__PROMPT__
Across the data below, count every line where the string "that" appears. Answer with the number alone.
[SOURCE DATA]
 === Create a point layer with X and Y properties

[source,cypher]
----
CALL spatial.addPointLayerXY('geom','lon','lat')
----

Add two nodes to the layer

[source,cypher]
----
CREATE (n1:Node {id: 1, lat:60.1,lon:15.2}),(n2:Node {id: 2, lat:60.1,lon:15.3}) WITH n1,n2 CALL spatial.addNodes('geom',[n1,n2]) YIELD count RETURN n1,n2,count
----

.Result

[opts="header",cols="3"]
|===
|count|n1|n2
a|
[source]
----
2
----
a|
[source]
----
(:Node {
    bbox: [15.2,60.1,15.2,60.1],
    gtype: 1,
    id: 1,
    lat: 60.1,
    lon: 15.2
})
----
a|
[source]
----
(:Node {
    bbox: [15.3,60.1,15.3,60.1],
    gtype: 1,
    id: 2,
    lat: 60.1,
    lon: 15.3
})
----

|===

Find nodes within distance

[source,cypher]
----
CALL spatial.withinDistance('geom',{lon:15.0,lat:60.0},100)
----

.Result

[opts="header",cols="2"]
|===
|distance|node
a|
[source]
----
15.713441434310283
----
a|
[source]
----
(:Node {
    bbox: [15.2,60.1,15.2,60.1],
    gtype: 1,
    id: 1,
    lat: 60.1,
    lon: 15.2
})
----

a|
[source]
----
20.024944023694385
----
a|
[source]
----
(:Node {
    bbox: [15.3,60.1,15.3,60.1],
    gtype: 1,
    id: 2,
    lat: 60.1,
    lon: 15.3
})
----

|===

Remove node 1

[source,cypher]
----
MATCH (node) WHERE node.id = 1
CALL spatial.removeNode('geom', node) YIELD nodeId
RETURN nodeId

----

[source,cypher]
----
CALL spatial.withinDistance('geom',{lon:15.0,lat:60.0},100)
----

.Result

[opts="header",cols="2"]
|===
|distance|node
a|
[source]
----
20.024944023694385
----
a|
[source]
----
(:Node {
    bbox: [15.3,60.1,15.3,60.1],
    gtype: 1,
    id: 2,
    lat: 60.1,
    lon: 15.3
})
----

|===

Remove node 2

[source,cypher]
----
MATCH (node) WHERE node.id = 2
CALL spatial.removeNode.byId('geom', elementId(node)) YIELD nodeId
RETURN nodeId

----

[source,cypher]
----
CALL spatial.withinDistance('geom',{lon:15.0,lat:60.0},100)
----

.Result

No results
[/SOURCE DATA]
[SOURCE DATA]
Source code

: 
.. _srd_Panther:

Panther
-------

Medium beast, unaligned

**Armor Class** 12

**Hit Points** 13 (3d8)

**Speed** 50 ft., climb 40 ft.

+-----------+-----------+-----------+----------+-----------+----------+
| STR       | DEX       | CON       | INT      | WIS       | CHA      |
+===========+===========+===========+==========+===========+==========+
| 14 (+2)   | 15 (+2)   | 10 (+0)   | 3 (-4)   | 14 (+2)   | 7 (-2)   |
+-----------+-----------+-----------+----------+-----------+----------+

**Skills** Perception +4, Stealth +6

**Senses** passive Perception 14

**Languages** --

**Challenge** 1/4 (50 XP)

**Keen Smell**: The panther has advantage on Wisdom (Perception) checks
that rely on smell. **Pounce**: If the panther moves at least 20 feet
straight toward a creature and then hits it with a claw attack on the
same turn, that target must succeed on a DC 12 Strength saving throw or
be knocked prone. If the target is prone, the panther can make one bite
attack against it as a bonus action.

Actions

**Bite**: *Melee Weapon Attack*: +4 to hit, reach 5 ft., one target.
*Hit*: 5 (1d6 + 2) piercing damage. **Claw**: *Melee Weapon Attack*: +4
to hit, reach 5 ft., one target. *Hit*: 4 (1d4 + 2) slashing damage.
[/SOURCE DATA]
__FINISHED EXERCISE__
2